Research & Papers

Spatiotemporal Link Formation Prediction in Social Learning Networks Using Graph Neural Networks

A new GNN framework outperforms traditional methods by analyzing time and space...

Deep Dive

A team from North Carolina State University and the University of North Carolina at Charlotte has developed a graph neural network (GNN) framework that predicts how students will interact in classroom social learning networks (SLNs). SLNs map students as nodes and their interactions as edges, but traditional link prediction methods—designed for general online social networks—fail to capture the complex, non-Euclidean, and dynamically evolving structure of educational settings. The researchers' approach jointly models temporal evolution (how interactions shift over a course) and spatial aggregation (combining data from multiple classrooms) to make more accurate predictions.

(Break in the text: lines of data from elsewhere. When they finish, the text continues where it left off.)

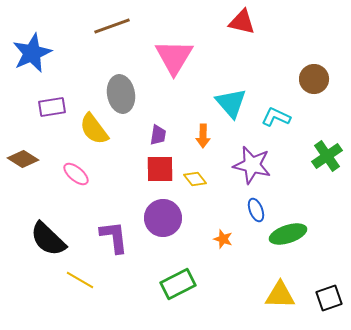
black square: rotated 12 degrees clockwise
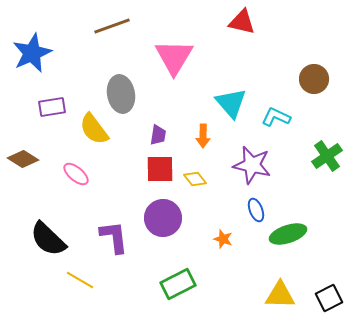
black square: rotated 8 degrees counterclockwise
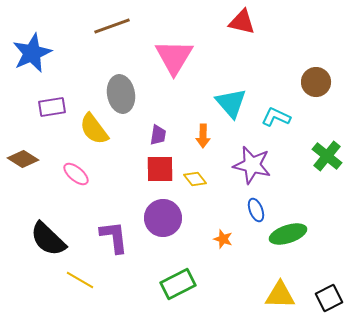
brown circle: moved 2 px right, 3 px down
green cross: rotated 16 degrees counterclockwise
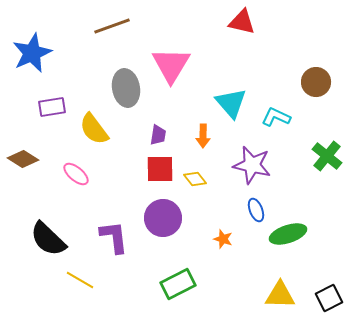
pink triangle: moved 3 px left, 8 px down
gray ellipse: moved 5 px right, 6 px up
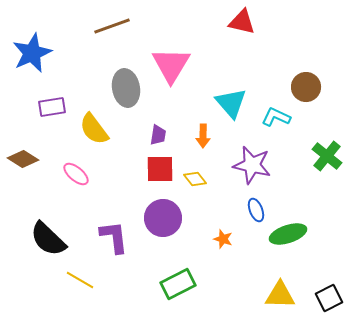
brown circle: moved 10 px left, 5 px down
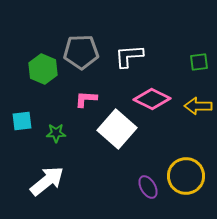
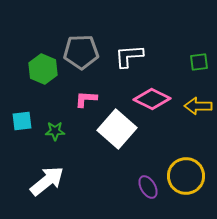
green star: moved 1 px left, 2 px up
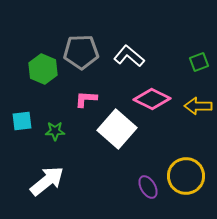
white L-shape: rotated 44 degrees clockwise
green square: rotated 12 degrees counterclockwise
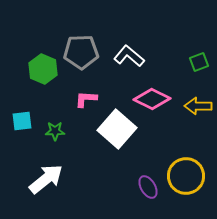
white arrow: moved 1 px left, 2 px up
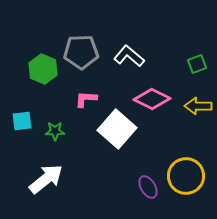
green square: moved 2 px left, 2 px down
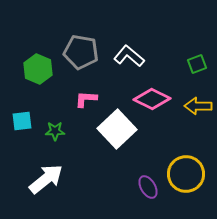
gray pentagon: rotated 12 degrees clockwise
green hexagon: moved 5 px left
white square: rotated 6 degrees clockwise
yellow circle: moved 2 px up
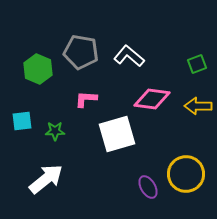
pink diamond: rotated 18 degrees counterclockwise
white square: moved 5 px down; rotated 27 degrees clockwise
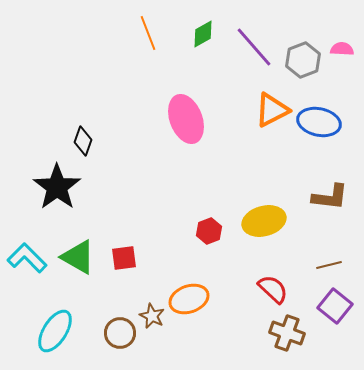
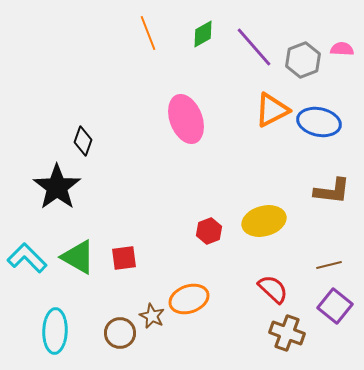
brown L-shape: moved 2 px right, 6 px up
cyan ellipse: rotated 30 degrees counterclockwise
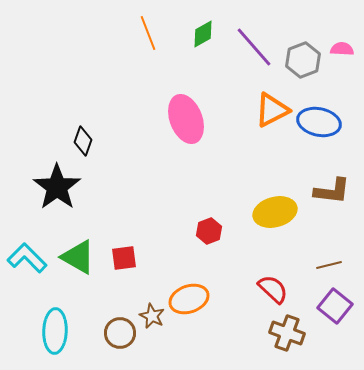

Tested on four distinct classrooms, the GNN framework showed statistically significant performance improvements over conventional baselines. Key findings include: prediction accuracy improves as courses progress temporally; aggregating SLNs from multiple classrooms boosts performance, especially in sparse datasets; and jointly leveraging temporal and spatial data significantly outperforms analyzing classrooms in isolation. The work, published at EDM 2026, demonstrates practical value for early-course decision-making and scalable learning analytics, enabling educators to design better group activities and intervene when students are at risk of disengagement.

Key Points
  • GNN framework jointly models temporal evolution and spatial aggregation across classrooms for link prediction in SLNs.
  • Significant accuracy improvements over baselines, especially when combining temporal and spatial data from multiple classrooms.
  • Published at Education Data Mining (EDM) 2026, with implications for early-course interventions and scalable learning analytics.

Why It Matters

Enables educators to predict student collaboration patterns, improving group design and early interventions at scale.